● Exercise materials

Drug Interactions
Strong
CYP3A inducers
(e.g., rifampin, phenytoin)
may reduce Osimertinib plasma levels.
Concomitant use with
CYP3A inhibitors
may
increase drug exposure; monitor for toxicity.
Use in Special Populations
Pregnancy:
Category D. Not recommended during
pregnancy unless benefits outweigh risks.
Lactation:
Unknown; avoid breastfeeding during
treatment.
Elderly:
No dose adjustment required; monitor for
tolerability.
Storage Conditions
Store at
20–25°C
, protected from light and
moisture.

● Task
Restate, word for word, the listing above from its first line through the line that contains "Category D. Not recommended during", keeping both of those lines.

● Solution for this exercise
Drug Interactions
Strong
CYP3A inducers
(e.g., rifampin, phenytoin)
may reduce Osimertinib plasma levels.
Concomitant use with
CYP3A inhibitors
may
increase drug exposure; monitor for toxicity.
Use in Special Populations
Pregnancy:
Category D. Not recommended during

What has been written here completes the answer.